| Exercise goal |
The answer must be a word-for-word copy of the records below, with every picture left out.

((

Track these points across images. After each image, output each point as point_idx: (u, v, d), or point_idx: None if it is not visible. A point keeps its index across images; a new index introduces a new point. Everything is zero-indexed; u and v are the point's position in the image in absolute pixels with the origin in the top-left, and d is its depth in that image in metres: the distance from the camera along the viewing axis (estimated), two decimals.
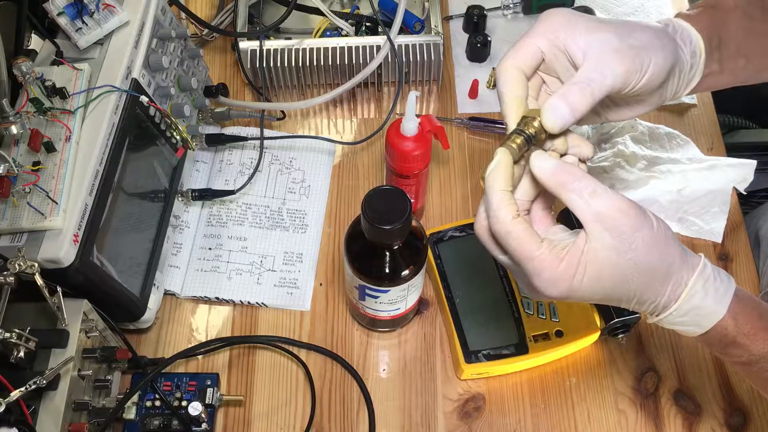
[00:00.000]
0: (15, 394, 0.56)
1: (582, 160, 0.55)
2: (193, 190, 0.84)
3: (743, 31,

))

| Result of this exercise |
Track these points across images. After each image, output each point as point_idx: (u, v, d), or point_idx: None if it is not visible. A point keeps its index across images; a new index introduces a new point. Everything is zero-indexed; u and v are the point's position in the image in absolute pixels with the origin in the top-left, and d is its depth in that image in metres: the distance from the camera along the viewing axis (estimated), two decimals.
[00:00.000]
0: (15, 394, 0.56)
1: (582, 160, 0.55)
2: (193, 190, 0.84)
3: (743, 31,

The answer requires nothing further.